2) We also noted there is a property in quartz.properties, called org.quartz.jobStore.isClustered, which is currently set to false. Should this be set to true in a clustered environment? And if so, what is the effect of this?
No, this property shall not be set to “true” in clustered environment since scheduler runs only on primary node.
3) I assume that currently this is using a round robin style load balancing? Are there any other algorithms? And if not, are there any plans to add algorithms to distribute the load more evenly based on actual load rather than number of processes?
Yes, this is round robin style of load balancing in which primary node delegates process flow execution request to each cluster node one by one (irrespective of type of process flow). As of now, we don’t support any other load balancing algorithms. Adding new algorithms for load balancing in clustered environment in certainly in our product road map but not in v6.0 release plan.
4) What steps should be taken, with respect to the scheduler, when restarting the master node?

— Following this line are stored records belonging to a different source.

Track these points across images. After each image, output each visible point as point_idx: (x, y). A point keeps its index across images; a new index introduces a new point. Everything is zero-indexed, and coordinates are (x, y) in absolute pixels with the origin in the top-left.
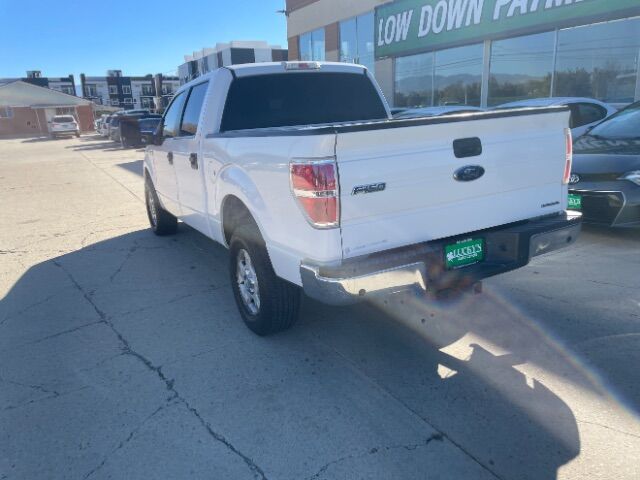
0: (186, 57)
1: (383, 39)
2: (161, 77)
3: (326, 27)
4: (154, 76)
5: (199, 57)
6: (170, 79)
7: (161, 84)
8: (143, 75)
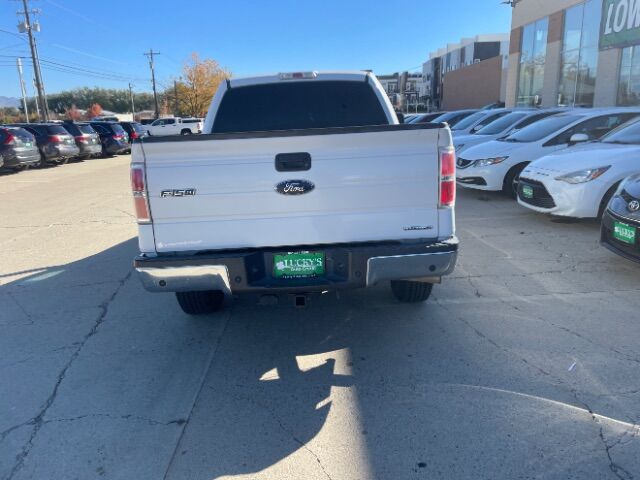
0: (431, 55)
1: (611, 26)
2: (407, 75)
3: (551, 16)
4: (400, 74)
5: (443, 54)
6: (415, 76)
7: (406, 81)
8: (391, 73)
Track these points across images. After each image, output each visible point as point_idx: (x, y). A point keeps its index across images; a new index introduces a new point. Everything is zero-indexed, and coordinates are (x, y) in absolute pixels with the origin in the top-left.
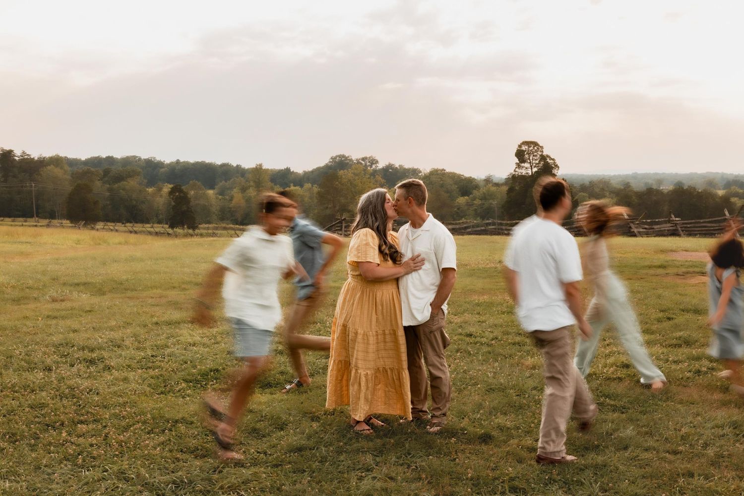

You don't have to take any manual steps to start the scheduler, when re-starting the master node. It is handled implicitly during node start-up in clustered environment. If master node comes up within configured heart-beat period, then scheduler shall be started implicitly on this node during boot up. If master node comes up after configured heart-beat period, then one of the secondary node takes over the role of master node and scheduler is started on new master node.
5) If the master node were to fail for some reason (e.g. power failure), does the secondary node automatically take over the scheduling function?
Yes, In case the master node were to fail for some reason, the secondary node will automatically take over the scheduling function.
6) When the master node is up and running again, does it automatically assume the scheduling role?
Yes, When the master node is up and running again,it automatically assume the scheduling role.
7) If the entire cluster is to be restarted, will the scheduler start automatically once the primary node is started, or do we need to manually start it?
If the entire cluster is to be restarted, It shall be automatically started, no manual start is required.